My Dad, who doesn’t attend church, was delighted with his angel. He felt valued because someone had cared enough to make it for him and leave it as gift for him to find. I was so glad that the local church had made a positive impact on my dad that Christmas. And his experience inspired me to want to do the same for other people.
Messengers of hope
But why knit angels? In the stories of Jesus’ birth, we are told how angels - God’s messengers - came to bring people good news at times when they were often confused or anxious. They came to Mary when she was told she would become pregnant (Luke 1:29-33), to Joseph when he was deciding whether to end his relationship with Mary (Matthew 1:18 -21) and to the shepherds when Jesus was born (Luke 2:8-12). Each time, the angels reassured them with the phrase: “Do not be afraid” and explained that God was with them.
We pray that, as people receive our angels, they will know that God is with them
Knowing that they are not alone is a message that our churches pray people will find comfort in, especially as we live with the ongoing challenges and uncertainties of the Covid-19 pandemic. As Christians, we believe that God is with us in difficult times: when we feel scared of getting ill; when we experience the pain of separation from family and friends; when we are exhausted by continual adaptations to our work patterns; when we are disappointed that events are postponed or cancelled and when we grieve for loved ones who have died. We pray that, as people receive our knitted angels they, too, will know that God is with them, and that they do not need to be afraid.
People in our church started knitting angels back in October. It has been a multi-generational project that has involved our whole congregation. One older man who couldn’t knit contributed by buying balls of wool from local charity shops. Our church knitting group has been meeting weekly, helping each other and encouraging new knitters. Many individuals have knitted their angels at home.
A gift of love
Our youth group have written labels for each angel. Their message says: “A gift of love. Happy Christmas from High Street Church”. People of all ages have joined me in distributing the angels throughout our community. Our church is in the middle of the local High Street, so we have blessed our town center neighbours, giving angels to local businesses; we wanted our local shop workers to know how much we have appreciated their hard work in this challenging year.

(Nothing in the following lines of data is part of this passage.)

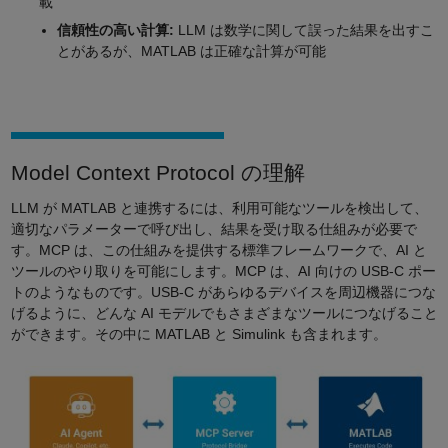
載
信頼性の高い計算:
LLM は数学に関して誤った結果を出すこ
とがあるが、MATLAB は正確な計算が可能
Model Context Protocol の理解
LLM が MATLAB と連携するには、利用可能なツールを検出して、
適切なパラメーターで呼び出し、結果を受け取る仕組みが必要で
す。MCP は、この仕組みを提供する標準フレームワークで、AI と
ツールのやり取りを可能にします。MCP は、AI 向けの USB-C ポー
トのようなものです。USB-C があらゆるデバイスを周辺機器につな
げるように、どんな AI モデルでもさまざまなツールにつなげること
ができます。その中に MATLAB と Simulink も含まれます。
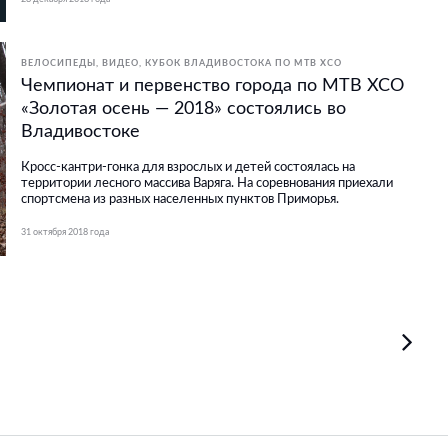
ВЕЛОСИПЕДЫ
ВИДЕО
КУБОК ВЛАДИВОСТОКА ПО МТВ ХСО
Чемпионат и первенство города по МТВ ХСО
«Золотая осень — 2018» состоялись во
Владивостоке
Кросс-кантри-гонка для взрослых и детей состоялась на
территории лесного массива Варяга. На соревнования приехали
спортсмена из разных населенных пунктов Приморья.
31 октября 2018 года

The angels reassured them and explained that God was with them
We also distributed angels to local care home residents and staff. We wanted them to know that they are not forgotten, that we see them, love them and are praying for them. And we left some on the doorsteps of houses, hoping that they will brighten someone’s day. Our other church, Batford Methodist church, gave some to the local coffee shop who had allowed them to use their outside seating area for church gatherings during the pandemic.
I love the array of multi-coloured angels. Each one is unique, just like us. Each has been made with love and reflects the personal touch of the individual who created it, just as we are made by a creator God with love and flair. We pray that the people who receive an angel will know that the church cares about them, and that we are facing the ongoing stresses and strains of the pandemic with them. And that, as they feel the soft, comforting texture of the wool, they will be comforted by the love of God this Christmas.